The stormy exchanges were a stark contrast to the past few sessions, when each of Saddam's seven co-defendants took the stand, one by one, and were questioned by the judge and prosecutor about the crackdown in the Shiite town of Dujail after a 1982 assassination attempt on the then-Iraqi president.
Even Saddam's half-brother, former intelligence chief Barzan Ibrahim -- who has frequently caused an uproar in the court in the past -- submitted to more than three hours of questioning earlier Wednesday. He denied any role in the crackdown, and as prosecutors presented a series of intelligence memos on the arrests allegedly with his signatures, he insisted each was a forgery.
Prosecutors will have another chance to try to question Saddam on the charges when the trial reconvenes April 5.
But in Wednesday's session, Saddam sought to project the image of a man still in power addressing his people in troubled times, even as Abdel-Rahman repeatedly stabbed a button on his desk to shut off Saddam's microphone.
At one point, the judge screamed, "Respect yourself!" Saddam shouted back: "You respect yourself!"
"You are a defendant in a major criminal case, concerning the killing of innocents. You have to respond to this charge," Abdel-Rahman told him.
"What about those who are dying in Baghdad? Are they not innocents?" Saddam replied. "I am talking to the Iraqi people."
In his speech, Saddam told Iraqis that "of all religions and sects ... I do not discriminate among you."
"What pains me most is what I heard recently about something that aims to harm our people," he said, referring to Shiite-Sunni violence that has rocked the country since the bombing of a major Shiite shrine in Samarra last month.
He blamed "criminals" for the shrine bombing and the attacks on Sunni mosques that followed, and urged Iraqis to unite. "What happened in the last days is bad," he said. "You will live in darkness and rivers of blood for no reason."
"The bloodshed that they (the Americans) have caused to the Iraqi people only made them more intent and strong to evict the foreigners from their land and liberate their country," he said.
After Abdel-Rahman closed the session, Saddam finished reading his speech.
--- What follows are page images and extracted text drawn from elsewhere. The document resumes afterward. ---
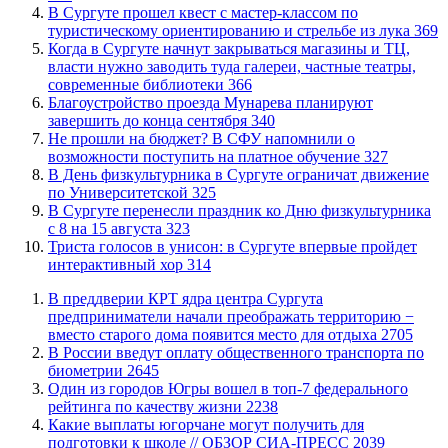
В Сургуте прошел квест с мастер-классом по
туристическому ориентированию и стрельбе из лука
369
​Когда в Сургуте начнут закрываться магазины и ТЦ,
власти нужно заводить туда галереи, частные театры,
современные библиотеки
366
Благоустройство проезда Мунарева планируют
завершить до конца сентября
340
Не прошли на бюджет? В СФУ напомнили о
возможности поступить на платное обучение
327
​В День физкультурника в Сургуте ограничат движение
по Университетской
325
​В Сургуте перенесли праздник ко Дню физкультурника
с 8 на 15 августа
323
​Триста голосов в унисон: в Сургуте впервые пройдет
интерактивный хор
314
​В преддверии КРТ ядра центра Сургута
предприниматели начали преображать территорию −
вместо старого дома появится место для отдыха
2705
В России введут оплату общественного транспорта по
биометрии
2645
Один из городов Югры вошел в топ-7 федерального
рейтинга по качеству жизни
2238
Какие выплаты югорчане могут получить для
подготовки к школе // ОБЗОР СИА-ПРЕСС
2039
Former U.S. attorney general Ramsey Clark, who is a member of Saddam's defense team, told CNN the speech explained the context of the time period in which the Dujail events took place, arguing the legality of the government actions while Iraq was at war with Iran.
But Clark said the judge "threatened us with prosecution if we release what (Saddam) said."
Saddam argued further with Abdel-Rahman, complaining about the closing of the session and insisting he wanted to help stop the violence. "I am trying to extinguish the fire with few drops of water," he said, according to a person close to the trial, speaking on condition of anonymity because of the judge's gag order.
When journalists returned to the court, Saddam was sitting alone in the defendants' pen. The chief prosecutor tried to question him, but he refused, demanding first to see a copy of an affidavit he made to investigators before the trial. Abdel-Rahman ordered that he be given a copy and adjourned the trial until April 5.
Saddam and the seven former members of his regime face possible execution by hanging if they are convicted in connection with the crackdown launched in Dujail following a July 8, 1982 shooting attack on Saddam's motorcade in the town.
In a March 1 session, Saddam stood up in court and boldly acknowledged that he ordered the 148 Shiites put on trial before his Revolutionary Court, which eventually sentenced them all to death. But Saddam insisted it was his right to do so since they were suspected in the attempt to kill him.
The defense has argued that Saddam's government acted within its rights to respond after the assassination attempt. The prosecutor has sought to show that the crackdown went well beyond the planners of the attack to punish Dujail's civilian population, saying entire families were arrested and tortured and that the 148 who were killed were sentenced to death without a proper trial.